*ENTRIES SUPPLIED*
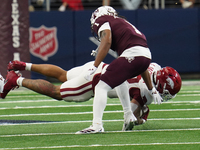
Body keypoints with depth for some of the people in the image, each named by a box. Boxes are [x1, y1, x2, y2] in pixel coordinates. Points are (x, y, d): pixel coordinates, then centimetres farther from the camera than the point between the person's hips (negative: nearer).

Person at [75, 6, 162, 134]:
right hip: (147, 56, 8)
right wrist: (152, 89, 41)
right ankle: (129, 117, 32)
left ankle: (97, 125, -17)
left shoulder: (102, 22, 16)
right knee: (119, 79, 34)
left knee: (102, 87, -4)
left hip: (131, 55, -8)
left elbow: (106, 41, -8)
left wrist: (94, 67, -11)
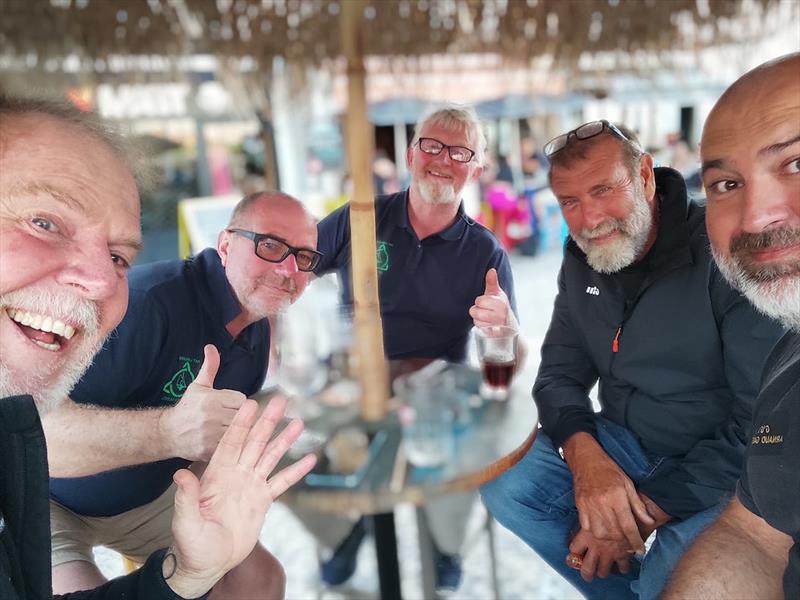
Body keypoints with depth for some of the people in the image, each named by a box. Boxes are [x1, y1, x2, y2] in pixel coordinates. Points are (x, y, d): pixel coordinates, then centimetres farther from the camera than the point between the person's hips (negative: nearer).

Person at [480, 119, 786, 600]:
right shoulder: (582, 260, 1)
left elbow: (764, 421, -22)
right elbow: (560, 372, 1)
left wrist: (646, 510, -23)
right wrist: (584, 455, -20)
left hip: (720, 469, -6)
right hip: (625, 447, 6)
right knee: (505, 483, -9)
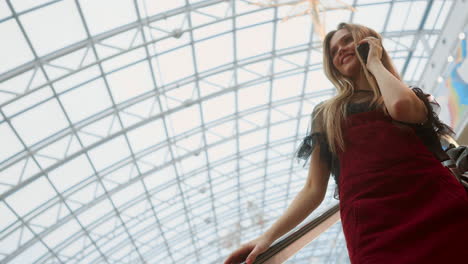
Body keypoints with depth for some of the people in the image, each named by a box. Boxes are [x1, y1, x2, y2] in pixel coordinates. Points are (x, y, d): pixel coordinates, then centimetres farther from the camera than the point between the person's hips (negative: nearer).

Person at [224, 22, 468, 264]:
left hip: (437, 206, 1)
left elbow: (402, 106, -10)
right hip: (373, 224, 0)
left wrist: (374, 62, 10)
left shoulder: (413, 96, 19)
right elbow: (314, 189, 13)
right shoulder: (327, 114, 19)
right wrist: (268, 236, 1)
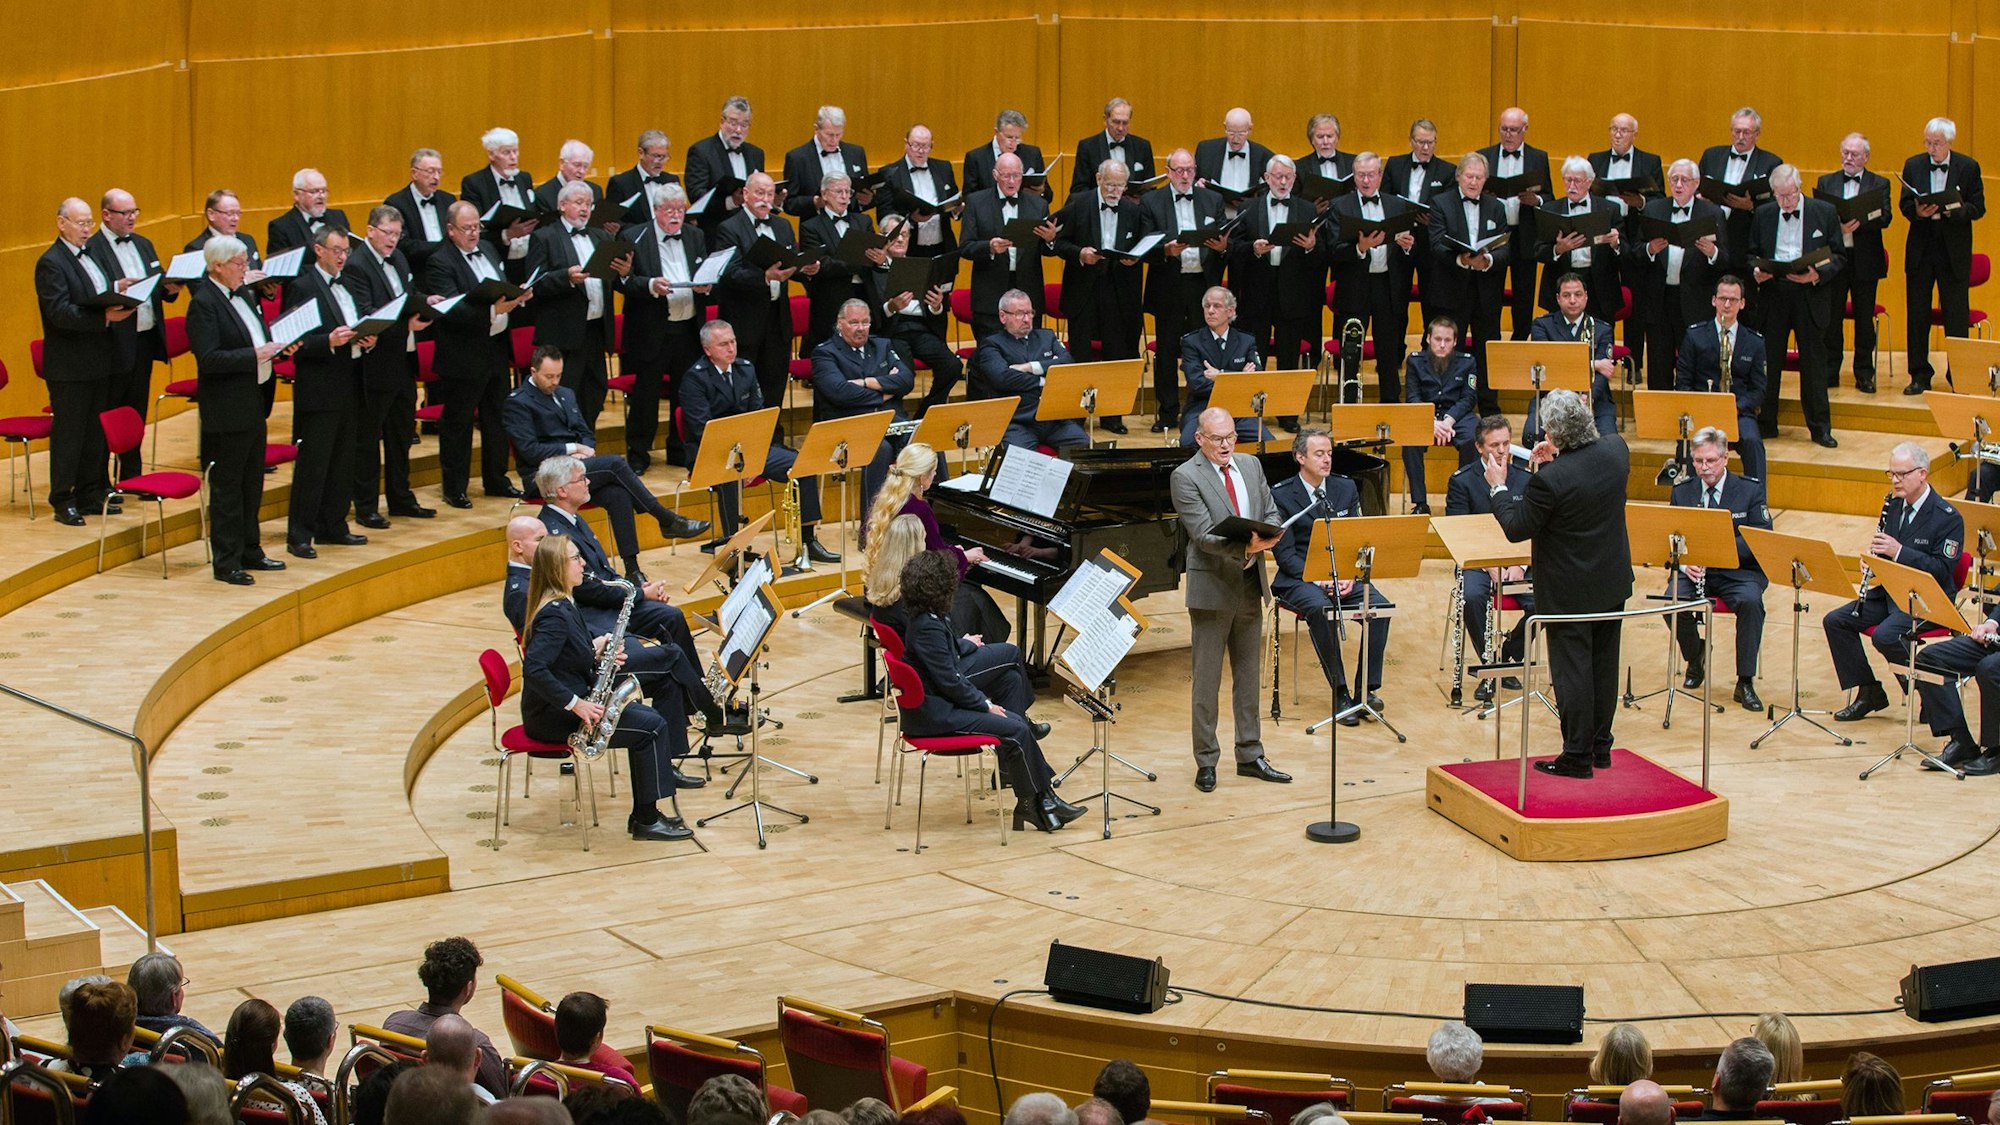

*WORK ITEM*
Rewrite the part of the records that opens with the line containing "left wrist: (646, 510, -23)" and closes with the line containing "right knee: (505, 483, -9)", changing "wrist" to "hand" and leaving everything else unchanged.

*EXERCISE ANSWER*
left hand: (646, 510, -23)
right hand: (584, 455, -20)
left hip: (720, 469, -6)
right hip: (625, 447, 6)
right knee: (505, 483, -9)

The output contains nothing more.